• _REQUIRED ACTION_
State, as one number, how many lines in these records hold "certificar".

• _RECORDS SHOWN_
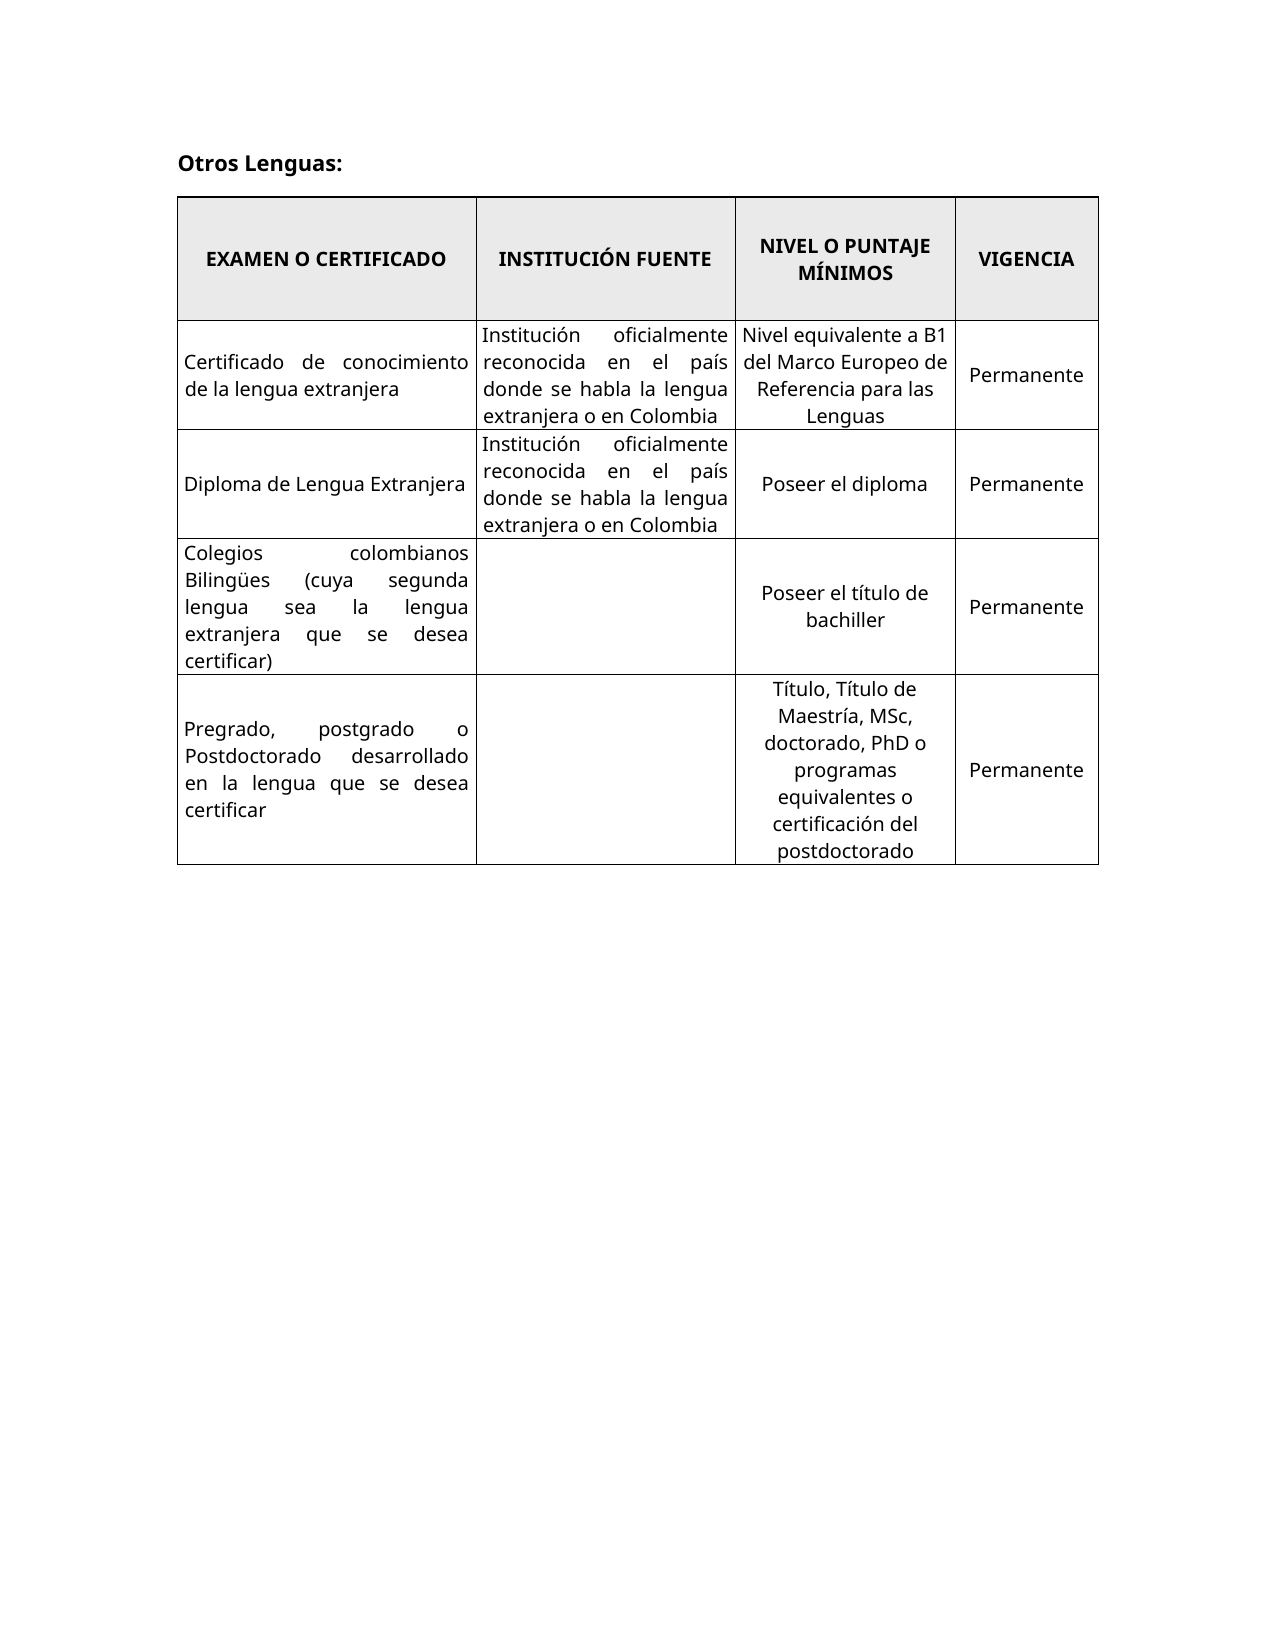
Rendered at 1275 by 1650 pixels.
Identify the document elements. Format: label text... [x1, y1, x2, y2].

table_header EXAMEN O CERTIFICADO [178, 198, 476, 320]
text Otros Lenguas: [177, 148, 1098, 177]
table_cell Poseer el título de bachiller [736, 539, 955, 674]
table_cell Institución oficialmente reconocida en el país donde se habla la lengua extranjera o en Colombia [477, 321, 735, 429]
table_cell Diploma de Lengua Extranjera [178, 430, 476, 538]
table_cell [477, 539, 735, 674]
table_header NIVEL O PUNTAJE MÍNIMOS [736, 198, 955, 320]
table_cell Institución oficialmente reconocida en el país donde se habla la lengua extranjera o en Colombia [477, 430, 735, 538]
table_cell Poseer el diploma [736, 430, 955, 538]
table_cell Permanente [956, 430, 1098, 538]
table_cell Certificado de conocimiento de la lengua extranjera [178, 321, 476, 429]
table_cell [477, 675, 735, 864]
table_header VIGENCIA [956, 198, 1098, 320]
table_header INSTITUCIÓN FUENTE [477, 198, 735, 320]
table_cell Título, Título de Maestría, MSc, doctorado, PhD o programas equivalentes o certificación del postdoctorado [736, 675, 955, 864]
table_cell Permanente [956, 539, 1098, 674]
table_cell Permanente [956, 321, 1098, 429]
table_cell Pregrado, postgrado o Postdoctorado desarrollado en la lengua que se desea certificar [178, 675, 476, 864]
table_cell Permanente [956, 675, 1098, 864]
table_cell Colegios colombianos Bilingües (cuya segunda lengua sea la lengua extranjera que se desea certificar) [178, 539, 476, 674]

• _OUTPUT FOR THIS EXERCISE_
2